Looking back, it could be said that it was the dynamic leadership factor that led to the launching of the Non-Aligned Movement and for its sustenance for a few decades. True, it could be seen in some quarters that NAM is no more, but as in the case of SAARC, the former too has been unfortunate to be burdened over the years with politicians who lack the vision and drive to unflaggingly advance the fortunes of the South. NAM and SAARC lack the dynamism and vision of leaders of the stature of Jawaharlal Nehru, for example, to give them the required guidance and intellectual depth.
The reasons are complex for there not being among us currently political leaders with the vision and the steadfast commitment to advance the legitimate interests of the South. However, it could be stated with conviction that the majority of Southern leaders have too easily caved in to the demands of the global North and its financial agencies.
These leaders have failed to see, for instance, that the largely market economy oriented Northern governments would not view with favour a centrist economic model that attaches priority to the interests of the dis-empowered publics of the South. This realization ought to have dawned on the current government in Sri Lanka, for instance, some while ago but it has no choice but to abide by IMF dictates since economic survival at present is unthinkable without the latter’s succour.

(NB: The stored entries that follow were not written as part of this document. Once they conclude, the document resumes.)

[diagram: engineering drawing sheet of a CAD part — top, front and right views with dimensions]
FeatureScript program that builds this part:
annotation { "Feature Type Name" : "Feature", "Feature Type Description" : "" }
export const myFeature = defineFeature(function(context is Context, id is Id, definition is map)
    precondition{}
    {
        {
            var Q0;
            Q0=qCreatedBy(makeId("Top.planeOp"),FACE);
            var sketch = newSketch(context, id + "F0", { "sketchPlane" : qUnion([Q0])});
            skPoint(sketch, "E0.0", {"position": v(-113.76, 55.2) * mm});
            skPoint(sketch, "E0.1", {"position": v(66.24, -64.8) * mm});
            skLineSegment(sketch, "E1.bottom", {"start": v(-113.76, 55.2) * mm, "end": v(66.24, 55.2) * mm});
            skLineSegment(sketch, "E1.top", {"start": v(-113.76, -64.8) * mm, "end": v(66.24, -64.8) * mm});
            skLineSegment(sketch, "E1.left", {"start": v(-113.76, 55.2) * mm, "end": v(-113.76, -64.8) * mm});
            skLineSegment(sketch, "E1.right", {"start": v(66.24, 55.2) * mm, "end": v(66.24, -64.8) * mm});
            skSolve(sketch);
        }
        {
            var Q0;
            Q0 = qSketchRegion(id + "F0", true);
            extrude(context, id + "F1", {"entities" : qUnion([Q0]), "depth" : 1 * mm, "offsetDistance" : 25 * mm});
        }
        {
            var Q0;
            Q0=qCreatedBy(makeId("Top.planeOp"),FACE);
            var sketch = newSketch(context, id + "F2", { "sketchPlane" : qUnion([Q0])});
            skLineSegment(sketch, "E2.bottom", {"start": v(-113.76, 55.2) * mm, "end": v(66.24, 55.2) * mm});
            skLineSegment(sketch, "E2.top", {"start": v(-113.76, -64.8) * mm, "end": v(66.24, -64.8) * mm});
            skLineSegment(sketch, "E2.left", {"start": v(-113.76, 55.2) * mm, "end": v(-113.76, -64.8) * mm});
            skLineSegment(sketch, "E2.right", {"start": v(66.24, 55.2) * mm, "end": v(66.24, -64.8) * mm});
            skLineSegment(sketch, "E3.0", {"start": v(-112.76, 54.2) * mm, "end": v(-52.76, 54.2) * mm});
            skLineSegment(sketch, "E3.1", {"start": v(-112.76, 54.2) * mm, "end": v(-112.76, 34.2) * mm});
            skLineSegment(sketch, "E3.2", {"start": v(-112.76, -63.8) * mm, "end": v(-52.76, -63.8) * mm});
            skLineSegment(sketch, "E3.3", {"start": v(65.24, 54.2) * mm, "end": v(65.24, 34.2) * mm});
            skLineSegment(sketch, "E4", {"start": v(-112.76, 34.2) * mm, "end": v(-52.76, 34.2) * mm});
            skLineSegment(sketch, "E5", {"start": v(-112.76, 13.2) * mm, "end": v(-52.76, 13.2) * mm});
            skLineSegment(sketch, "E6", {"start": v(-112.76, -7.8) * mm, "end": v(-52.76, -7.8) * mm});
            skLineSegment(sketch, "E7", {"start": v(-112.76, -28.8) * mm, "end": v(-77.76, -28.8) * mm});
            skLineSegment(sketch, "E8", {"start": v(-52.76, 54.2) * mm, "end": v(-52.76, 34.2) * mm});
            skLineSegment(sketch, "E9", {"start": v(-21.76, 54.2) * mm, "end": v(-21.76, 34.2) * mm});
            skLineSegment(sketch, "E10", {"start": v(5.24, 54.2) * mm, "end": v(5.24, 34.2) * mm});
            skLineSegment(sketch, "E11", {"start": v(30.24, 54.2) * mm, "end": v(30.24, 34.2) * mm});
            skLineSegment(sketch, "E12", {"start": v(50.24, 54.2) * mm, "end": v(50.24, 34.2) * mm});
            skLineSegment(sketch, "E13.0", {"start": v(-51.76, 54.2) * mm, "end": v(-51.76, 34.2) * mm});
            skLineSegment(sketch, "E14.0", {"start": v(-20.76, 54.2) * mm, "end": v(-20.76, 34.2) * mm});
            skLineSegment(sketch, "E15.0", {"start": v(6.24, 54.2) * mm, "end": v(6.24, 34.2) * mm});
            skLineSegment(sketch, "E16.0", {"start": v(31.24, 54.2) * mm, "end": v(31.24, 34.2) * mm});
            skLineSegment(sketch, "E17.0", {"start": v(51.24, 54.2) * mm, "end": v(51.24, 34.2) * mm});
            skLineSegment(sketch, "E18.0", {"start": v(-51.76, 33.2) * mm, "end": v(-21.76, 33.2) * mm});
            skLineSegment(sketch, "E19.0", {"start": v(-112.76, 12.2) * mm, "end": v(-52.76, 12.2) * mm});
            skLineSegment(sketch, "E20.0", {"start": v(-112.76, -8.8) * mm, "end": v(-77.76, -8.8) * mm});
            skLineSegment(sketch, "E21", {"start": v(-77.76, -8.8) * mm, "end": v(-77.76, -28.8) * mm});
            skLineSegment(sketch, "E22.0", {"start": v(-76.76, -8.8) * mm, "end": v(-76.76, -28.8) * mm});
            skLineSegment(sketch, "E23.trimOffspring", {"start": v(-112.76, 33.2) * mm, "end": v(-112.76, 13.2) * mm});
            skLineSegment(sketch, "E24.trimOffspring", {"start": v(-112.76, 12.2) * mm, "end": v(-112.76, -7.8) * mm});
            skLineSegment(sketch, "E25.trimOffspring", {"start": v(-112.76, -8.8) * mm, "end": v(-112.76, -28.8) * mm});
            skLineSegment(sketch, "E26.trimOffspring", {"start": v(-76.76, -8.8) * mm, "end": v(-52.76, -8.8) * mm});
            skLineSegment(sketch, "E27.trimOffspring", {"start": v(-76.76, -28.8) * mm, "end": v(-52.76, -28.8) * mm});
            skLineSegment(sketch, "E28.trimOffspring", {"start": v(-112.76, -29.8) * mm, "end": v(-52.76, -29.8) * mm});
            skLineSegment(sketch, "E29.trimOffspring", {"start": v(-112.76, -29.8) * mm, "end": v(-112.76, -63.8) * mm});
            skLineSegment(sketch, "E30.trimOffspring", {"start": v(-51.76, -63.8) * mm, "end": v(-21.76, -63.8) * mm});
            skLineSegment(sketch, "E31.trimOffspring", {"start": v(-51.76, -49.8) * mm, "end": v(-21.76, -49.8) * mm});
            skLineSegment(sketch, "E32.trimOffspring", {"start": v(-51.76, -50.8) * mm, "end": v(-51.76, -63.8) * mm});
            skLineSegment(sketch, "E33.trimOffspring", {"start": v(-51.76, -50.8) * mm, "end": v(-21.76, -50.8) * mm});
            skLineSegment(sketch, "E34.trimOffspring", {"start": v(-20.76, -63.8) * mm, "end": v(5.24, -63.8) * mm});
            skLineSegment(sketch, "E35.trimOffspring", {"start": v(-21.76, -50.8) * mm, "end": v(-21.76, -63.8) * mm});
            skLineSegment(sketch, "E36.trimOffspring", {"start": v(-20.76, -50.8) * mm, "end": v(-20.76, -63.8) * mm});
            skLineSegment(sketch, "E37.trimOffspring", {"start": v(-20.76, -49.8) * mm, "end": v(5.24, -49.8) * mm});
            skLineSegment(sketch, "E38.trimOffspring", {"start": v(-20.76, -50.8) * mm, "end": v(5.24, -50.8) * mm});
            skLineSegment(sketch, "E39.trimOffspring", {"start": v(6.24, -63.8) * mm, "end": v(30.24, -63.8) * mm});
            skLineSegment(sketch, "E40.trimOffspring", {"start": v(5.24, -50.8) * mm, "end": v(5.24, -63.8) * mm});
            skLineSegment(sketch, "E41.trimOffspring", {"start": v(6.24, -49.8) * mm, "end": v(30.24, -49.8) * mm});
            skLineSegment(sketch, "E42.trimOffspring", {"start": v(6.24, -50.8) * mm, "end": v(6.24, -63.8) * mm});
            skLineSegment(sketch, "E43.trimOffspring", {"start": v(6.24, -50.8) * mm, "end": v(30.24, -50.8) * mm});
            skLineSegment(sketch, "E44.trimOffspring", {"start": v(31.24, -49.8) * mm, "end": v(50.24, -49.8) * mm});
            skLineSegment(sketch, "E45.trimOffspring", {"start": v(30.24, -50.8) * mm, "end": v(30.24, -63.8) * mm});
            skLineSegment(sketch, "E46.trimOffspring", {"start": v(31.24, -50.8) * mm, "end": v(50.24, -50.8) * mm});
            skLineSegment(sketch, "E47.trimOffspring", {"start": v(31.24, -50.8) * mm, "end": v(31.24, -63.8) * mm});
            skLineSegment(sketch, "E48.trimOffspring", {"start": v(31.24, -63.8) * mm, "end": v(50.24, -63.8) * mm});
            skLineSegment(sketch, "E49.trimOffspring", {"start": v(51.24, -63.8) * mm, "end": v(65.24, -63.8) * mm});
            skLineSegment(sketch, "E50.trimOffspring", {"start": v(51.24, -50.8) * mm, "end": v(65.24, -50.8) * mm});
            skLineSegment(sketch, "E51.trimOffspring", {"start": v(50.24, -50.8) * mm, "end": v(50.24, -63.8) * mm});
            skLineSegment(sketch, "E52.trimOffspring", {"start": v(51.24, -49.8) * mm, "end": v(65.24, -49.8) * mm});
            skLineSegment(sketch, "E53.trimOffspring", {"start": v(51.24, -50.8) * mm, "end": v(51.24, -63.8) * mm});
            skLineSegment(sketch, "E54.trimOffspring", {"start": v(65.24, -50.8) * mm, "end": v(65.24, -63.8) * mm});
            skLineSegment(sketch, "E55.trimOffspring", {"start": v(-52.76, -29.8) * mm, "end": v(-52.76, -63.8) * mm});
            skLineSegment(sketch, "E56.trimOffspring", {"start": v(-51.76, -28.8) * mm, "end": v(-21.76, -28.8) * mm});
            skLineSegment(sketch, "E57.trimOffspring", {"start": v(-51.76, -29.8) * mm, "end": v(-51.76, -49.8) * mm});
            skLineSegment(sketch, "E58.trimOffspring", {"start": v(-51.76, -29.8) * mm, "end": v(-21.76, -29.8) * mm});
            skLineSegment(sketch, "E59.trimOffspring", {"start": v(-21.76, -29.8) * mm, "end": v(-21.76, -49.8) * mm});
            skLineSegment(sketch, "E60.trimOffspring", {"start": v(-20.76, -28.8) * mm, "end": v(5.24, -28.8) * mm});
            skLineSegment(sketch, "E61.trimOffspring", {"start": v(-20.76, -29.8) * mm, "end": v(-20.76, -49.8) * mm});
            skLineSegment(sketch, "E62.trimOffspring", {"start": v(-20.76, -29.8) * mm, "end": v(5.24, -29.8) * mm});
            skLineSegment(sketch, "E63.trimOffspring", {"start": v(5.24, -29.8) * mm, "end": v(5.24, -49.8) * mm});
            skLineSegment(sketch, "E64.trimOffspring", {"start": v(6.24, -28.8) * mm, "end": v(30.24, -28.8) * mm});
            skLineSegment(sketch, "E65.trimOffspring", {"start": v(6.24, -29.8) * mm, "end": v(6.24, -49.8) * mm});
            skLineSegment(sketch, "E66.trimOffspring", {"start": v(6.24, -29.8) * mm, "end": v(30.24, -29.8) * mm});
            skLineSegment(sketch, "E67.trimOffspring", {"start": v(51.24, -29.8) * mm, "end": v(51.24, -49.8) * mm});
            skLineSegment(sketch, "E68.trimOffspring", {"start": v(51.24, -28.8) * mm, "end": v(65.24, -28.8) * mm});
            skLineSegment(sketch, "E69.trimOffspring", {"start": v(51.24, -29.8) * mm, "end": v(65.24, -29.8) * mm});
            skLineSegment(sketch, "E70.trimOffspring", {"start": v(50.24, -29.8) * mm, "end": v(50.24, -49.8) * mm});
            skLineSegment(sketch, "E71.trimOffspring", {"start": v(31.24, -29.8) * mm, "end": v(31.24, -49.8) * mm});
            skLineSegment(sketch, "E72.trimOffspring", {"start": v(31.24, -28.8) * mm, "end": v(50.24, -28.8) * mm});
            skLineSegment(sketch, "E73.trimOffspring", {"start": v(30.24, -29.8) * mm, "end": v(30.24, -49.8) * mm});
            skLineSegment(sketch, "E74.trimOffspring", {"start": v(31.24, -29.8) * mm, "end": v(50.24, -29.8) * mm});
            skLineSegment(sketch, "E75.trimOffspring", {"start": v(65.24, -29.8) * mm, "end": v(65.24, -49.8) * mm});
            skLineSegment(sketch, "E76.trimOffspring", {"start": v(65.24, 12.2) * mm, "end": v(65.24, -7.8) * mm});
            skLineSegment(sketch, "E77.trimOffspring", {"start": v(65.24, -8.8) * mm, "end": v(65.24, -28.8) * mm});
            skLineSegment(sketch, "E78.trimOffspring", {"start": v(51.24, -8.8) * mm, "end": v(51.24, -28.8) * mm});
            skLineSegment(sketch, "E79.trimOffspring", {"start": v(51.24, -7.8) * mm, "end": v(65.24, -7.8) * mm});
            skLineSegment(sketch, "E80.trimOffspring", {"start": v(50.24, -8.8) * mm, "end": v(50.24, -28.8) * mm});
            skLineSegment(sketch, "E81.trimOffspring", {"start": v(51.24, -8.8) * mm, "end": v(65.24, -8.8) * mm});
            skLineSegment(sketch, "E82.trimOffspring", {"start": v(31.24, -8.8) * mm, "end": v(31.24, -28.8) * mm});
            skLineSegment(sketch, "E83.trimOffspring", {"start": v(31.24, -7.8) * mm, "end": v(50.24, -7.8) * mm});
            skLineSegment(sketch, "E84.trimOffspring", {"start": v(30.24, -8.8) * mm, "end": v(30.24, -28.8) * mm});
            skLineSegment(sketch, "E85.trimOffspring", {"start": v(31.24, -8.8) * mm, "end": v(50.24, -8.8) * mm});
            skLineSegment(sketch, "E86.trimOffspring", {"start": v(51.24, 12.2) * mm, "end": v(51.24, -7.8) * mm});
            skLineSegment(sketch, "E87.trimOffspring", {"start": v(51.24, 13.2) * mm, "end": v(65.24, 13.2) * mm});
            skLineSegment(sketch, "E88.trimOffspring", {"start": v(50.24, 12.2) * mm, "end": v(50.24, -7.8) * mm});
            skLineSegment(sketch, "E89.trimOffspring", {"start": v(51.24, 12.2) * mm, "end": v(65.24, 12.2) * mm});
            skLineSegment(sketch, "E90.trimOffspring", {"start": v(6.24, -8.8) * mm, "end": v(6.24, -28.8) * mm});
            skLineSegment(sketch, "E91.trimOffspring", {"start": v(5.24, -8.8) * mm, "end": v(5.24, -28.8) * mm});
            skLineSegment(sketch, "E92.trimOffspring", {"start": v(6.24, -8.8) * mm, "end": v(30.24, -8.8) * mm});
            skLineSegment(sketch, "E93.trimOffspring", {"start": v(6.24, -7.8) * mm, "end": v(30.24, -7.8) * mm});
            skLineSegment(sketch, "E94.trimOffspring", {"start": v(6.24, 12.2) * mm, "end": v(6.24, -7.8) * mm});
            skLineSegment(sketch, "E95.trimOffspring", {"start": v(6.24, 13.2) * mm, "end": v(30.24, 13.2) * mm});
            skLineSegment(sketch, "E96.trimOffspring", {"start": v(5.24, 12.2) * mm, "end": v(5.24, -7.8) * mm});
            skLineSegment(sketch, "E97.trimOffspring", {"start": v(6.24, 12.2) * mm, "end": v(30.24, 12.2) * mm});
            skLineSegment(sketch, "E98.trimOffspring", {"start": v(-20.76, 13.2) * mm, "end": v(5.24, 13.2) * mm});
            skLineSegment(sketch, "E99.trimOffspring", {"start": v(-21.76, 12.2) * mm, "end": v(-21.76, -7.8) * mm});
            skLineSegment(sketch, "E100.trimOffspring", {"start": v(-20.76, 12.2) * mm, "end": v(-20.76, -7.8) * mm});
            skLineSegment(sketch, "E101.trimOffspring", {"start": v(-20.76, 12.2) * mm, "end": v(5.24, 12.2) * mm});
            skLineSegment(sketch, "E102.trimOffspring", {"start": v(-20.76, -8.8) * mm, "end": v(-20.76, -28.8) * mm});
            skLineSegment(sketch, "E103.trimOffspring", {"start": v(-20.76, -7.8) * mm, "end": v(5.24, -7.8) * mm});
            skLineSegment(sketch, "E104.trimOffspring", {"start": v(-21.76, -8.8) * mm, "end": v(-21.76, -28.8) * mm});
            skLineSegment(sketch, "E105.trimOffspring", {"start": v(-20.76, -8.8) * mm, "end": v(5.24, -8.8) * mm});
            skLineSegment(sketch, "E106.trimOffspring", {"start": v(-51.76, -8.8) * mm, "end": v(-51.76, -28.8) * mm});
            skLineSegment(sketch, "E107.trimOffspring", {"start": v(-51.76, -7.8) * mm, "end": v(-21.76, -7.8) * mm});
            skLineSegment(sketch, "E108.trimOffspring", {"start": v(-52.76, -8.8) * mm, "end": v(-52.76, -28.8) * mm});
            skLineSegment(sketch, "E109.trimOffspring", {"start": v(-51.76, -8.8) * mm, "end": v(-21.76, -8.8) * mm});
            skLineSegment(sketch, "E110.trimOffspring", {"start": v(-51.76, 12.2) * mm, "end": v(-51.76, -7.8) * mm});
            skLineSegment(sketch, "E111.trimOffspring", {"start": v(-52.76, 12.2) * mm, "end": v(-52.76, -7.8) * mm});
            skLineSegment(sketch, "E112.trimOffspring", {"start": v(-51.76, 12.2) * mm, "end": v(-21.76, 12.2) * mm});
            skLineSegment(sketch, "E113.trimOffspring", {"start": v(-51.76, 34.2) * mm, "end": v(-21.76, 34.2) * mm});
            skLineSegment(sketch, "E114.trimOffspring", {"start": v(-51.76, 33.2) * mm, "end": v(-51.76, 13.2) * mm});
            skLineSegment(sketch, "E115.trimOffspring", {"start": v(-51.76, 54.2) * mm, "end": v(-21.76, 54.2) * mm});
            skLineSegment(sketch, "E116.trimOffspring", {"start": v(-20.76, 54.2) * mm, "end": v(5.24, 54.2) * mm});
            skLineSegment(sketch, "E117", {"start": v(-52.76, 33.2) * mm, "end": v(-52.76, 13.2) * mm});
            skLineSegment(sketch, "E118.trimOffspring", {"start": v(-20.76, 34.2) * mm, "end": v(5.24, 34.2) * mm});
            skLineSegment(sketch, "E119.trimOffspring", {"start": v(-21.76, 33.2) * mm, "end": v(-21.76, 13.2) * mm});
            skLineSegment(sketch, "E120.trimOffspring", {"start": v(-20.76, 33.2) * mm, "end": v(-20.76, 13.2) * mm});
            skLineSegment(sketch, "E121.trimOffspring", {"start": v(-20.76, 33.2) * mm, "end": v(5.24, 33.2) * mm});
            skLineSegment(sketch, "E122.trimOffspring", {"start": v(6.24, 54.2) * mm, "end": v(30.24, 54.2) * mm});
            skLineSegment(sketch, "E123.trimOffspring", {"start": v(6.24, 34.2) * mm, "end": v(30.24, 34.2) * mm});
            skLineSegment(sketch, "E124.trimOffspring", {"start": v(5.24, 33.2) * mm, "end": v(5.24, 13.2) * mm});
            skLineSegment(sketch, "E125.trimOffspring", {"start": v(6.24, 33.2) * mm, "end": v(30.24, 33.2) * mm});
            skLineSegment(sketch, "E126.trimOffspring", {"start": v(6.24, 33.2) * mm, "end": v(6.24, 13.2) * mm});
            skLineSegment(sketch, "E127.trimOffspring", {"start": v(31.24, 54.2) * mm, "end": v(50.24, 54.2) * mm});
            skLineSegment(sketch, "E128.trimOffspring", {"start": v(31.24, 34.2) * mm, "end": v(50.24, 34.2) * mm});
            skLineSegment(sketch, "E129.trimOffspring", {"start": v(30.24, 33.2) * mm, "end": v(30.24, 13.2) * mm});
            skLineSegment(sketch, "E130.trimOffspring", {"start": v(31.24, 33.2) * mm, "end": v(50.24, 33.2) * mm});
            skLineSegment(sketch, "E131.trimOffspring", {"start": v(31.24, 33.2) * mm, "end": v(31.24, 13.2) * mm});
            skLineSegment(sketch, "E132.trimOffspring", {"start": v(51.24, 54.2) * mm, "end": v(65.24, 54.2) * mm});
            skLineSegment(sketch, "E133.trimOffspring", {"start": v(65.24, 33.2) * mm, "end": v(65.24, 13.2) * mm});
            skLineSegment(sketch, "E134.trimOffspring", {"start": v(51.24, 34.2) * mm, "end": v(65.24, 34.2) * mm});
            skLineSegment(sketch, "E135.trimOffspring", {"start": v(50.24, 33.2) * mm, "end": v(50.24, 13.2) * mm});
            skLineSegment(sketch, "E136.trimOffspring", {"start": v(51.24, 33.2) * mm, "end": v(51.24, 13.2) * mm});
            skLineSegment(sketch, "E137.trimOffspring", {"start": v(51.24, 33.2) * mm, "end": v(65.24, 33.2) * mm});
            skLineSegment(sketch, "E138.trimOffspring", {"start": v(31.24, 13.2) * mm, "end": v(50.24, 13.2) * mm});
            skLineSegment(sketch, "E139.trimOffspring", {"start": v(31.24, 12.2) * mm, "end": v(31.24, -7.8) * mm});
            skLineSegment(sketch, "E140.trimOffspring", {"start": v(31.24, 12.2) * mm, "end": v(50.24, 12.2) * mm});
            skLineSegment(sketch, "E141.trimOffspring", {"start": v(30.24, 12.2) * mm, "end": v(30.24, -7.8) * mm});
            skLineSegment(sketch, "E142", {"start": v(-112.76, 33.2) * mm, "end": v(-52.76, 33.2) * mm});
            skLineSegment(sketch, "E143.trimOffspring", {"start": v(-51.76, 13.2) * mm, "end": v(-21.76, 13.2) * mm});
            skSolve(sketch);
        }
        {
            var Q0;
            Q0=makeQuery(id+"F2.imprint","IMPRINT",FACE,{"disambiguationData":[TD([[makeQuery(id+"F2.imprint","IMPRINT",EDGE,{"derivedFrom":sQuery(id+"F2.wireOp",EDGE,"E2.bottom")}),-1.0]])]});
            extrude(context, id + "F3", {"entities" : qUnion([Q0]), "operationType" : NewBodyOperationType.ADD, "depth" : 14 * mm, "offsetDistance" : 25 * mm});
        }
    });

Accordingly for SAARC this should be the time for some soul-searching. Priority needs to be attached to ending the feuding between India and Pakistan since at present the material fortunes of the region hinge largely on these regional giants giving peaceful relations among them a try. This is no easy challenge to meet but some daring, visionary diplomacy needs to take hold among the rest of SAARC.
There is some sense in SAARC bringing the peoples of the region together through programs that address their best collective interests. A meeting of minds among SAARC nations could enable SAARC and its agencies to build a region-wide people’s movement for progressive political and economic change that could in turn lead to the region’s political leaders sensitizing themselves more to the neglected needs of their publics.
However, the time is ‘now’ for the initiation of these progressive changes and the voice of SAARC well wishers would need to drown out those of their critics.